**What to produce**
Reproduce the records below word for word, starting with the line that contains "Find all instances" and going on through the line that contains "52L108 53V66L115 76L143". Leave the pictures out.

**Data for processing**
^^^^^^^^^^^^^^^^
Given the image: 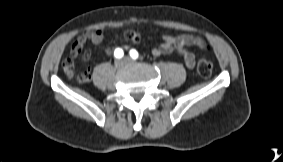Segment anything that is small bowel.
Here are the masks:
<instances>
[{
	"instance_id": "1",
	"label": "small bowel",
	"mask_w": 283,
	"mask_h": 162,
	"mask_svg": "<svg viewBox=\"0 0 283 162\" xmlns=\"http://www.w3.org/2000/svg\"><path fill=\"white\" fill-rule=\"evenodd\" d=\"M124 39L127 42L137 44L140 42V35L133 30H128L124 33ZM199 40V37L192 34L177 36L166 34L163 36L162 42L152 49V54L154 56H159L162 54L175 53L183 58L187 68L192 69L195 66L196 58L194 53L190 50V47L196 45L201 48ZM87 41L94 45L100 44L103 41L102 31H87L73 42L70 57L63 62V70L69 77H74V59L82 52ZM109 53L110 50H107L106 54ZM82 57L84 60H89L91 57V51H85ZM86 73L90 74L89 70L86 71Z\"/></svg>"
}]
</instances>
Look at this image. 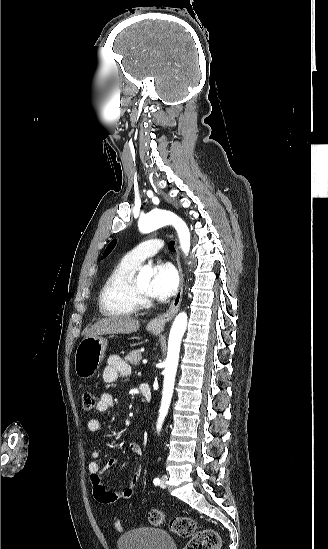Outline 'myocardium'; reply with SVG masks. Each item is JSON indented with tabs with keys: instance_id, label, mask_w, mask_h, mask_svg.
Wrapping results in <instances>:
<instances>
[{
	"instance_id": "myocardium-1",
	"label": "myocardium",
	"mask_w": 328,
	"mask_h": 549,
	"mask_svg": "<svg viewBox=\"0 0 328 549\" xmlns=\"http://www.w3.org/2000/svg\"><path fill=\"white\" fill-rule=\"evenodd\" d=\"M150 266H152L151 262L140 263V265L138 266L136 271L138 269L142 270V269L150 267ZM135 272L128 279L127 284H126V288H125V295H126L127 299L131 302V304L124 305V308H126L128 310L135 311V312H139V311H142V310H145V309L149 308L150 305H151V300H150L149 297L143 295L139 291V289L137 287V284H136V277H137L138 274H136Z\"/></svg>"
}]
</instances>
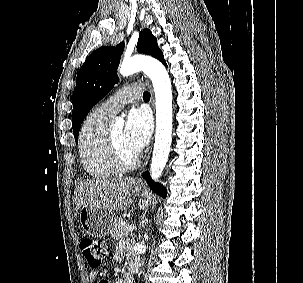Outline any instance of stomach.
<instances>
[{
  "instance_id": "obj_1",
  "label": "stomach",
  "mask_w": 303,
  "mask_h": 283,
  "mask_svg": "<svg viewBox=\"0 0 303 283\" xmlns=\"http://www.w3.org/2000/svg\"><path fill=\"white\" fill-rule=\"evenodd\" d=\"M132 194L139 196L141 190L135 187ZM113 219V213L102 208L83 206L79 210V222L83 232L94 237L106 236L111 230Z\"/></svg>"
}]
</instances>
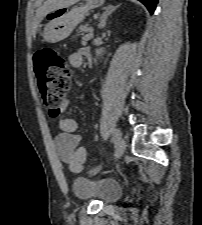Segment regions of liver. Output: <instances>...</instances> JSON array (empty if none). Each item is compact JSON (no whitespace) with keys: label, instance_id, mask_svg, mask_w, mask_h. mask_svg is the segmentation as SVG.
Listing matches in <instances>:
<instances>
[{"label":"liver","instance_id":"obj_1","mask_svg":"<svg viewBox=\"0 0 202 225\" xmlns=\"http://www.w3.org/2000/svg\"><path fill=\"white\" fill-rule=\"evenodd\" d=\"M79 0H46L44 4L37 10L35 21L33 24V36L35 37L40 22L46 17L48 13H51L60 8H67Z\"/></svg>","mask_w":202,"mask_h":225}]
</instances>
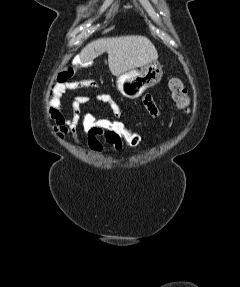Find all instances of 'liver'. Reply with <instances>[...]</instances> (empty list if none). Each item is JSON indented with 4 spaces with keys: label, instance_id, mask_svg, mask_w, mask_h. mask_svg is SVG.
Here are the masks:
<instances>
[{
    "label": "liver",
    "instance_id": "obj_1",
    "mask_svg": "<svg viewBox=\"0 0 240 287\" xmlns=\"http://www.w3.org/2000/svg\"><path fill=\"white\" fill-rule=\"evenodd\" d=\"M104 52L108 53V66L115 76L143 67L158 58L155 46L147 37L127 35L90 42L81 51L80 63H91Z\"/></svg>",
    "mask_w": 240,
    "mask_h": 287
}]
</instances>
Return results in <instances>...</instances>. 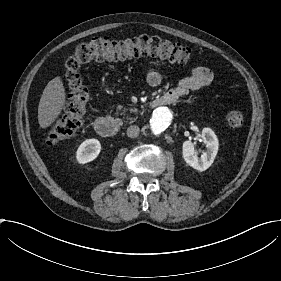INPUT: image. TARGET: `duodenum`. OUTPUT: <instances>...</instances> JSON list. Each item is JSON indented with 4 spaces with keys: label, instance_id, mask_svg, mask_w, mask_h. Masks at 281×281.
^^^^^^^^^^^^^^^^
**Solution to this problem**
Find all instances of 'liver'. Reply with <instances>[...]</instances> (empty list if none). Each item is JSON indented with 4 spaces with keys: label, instance_id, mask_svg, mask_w, mask_h. mask_svg is SVG.
Here are the masks:
<instances>
[{
    "label": "liver",
    "instance_id": "obj_1",
    "mask_svg": "<svg viewBox=\"0 0 240 287\" xmlns=\"http://www.w3.org/2000/svg\"><path fill=\"white\" fill-rule=\"evenodd\" d=\"M104 52L108 53V66L115 76L143 67L158 58L155 46L147 37L127 35L90 42L81 51L80 63H91Z\"/></svg>",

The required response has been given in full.